More recently however it has been observed that an introduced parrot, the Tanimbar corella, munches away on the flesh with great gusto. It is either a very stupid bird and a dying species or it's digestive system has evolved to make it impervious to the toxic pulp. I suspect it is the latter as I haven't found any mounds of dead parrots recently.

The title of this posting suggests the need for shade. Usually this is a must for Singapore especially at midday, when it is my habit to wander down to the local Tai Hong Canteen on Alexandra Road for a bite to eat.

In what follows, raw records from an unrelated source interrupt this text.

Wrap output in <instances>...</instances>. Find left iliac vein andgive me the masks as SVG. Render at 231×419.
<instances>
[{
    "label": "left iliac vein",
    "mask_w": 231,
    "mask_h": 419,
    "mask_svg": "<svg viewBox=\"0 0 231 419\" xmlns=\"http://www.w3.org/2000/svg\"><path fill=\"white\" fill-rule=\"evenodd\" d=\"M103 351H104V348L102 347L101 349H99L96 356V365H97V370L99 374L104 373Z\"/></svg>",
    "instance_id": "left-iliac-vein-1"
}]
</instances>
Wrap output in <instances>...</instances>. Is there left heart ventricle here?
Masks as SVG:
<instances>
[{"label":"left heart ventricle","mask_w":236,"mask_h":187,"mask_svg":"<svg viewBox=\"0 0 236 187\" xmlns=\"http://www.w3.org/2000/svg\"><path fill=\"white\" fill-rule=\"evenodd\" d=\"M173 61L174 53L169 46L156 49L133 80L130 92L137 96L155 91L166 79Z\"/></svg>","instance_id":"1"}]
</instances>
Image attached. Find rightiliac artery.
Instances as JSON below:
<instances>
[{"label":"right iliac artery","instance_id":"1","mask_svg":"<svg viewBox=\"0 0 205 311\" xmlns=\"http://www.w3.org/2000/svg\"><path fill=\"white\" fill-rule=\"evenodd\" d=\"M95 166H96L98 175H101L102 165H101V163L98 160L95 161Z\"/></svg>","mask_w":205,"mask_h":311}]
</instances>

Several umbrellas in the last three months have succumbed to the rigours of the tropical climate. Skeletal umbrellas are of very little use and I have yet to find one that fits in my brief case and is robust enough to literally weather the storms.

It is not sun however that we have been escaping from this past week. The rainy season has hit us with a vengeance and the rain has been both constant and torrential. It has 'bucketed down' to such a degree that pilots have aborted landings at Changi and trees have been uprooted.

This morning's paper reports that the rainfall is the third biggest in the past 75 years with a month's rain descending in just 20 hours.

I actually don't mind the rain as it is at least warm unlike the Christmas rains one used to invariably experience in Auckland which are often wind-driven and cool.

Even the rats are attempting to escape the wet weather by seeking higher ground away from the drains and into the trees - I think I have just found a use for the Pong Pong tree after all!